Até tem. Ou deveria ter. A guerra da Ucrânia reforçou a percepção de inoperância da Organização das Nações Unidas(ONU) e de seu Conselho de Segurança em evitar o conflito, função para a qual foi erguida no pós-1945. Pela ideia de Zelensky, um governante pensaria duas vezes antes de invadir um país independente caso já estivesse sob sanções econômicas.
Não custa lembrar, a Rússia de Putin já estava sob sanções do Ocidente muito antes de o Kremlin começar a cercar o país. Também é importante salientar que, em uma economia globalizada, as punições aplicadas reverberam, como bumerangue, do lado de cá do globo.

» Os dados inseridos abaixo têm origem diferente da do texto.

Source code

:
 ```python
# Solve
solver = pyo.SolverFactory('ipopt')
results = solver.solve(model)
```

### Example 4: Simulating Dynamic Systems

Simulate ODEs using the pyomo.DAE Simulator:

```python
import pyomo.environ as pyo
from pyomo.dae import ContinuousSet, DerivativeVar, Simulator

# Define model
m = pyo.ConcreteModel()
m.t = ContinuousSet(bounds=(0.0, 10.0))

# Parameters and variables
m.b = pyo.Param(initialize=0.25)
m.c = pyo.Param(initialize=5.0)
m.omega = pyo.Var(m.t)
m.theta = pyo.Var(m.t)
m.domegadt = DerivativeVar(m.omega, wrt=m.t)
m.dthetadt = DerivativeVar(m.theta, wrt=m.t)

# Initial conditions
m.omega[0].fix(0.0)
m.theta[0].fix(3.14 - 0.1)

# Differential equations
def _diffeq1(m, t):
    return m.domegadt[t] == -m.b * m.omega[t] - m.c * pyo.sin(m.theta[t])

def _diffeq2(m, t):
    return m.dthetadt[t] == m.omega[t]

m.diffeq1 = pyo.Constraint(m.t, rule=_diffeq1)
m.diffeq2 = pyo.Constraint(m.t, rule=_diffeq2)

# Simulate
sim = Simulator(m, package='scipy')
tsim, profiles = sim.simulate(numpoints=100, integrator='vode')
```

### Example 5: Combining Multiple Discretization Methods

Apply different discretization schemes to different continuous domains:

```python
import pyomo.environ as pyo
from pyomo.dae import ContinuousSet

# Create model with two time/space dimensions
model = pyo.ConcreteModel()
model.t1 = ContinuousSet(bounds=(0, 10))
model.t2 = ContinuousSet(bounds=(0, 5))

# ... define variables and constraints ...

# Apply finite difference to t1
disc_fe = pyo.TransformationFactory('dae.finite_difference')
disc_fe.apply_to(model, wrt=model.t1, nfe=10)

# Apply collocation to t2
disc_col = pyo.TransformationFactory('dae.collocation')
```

Troque a Ucrânia por Taiwan, uma província rebelde que a China, tudo indica, irá, em algum momento, retomar à força. O Ocidente seria capaz de impor sanções econômicas preventivas? Não, e por dois motivos: porque os EUA têm uma relação dúbia com a China - não reconhece Taiwan como um país independente (ou seja, é menos do que a Ucrânia em termos de status). E, principalmente, porque a China não é a Rússia. Sua economia está capilarizada de tal forma que, hoje, seria impossível isolá-la do sistema internacional.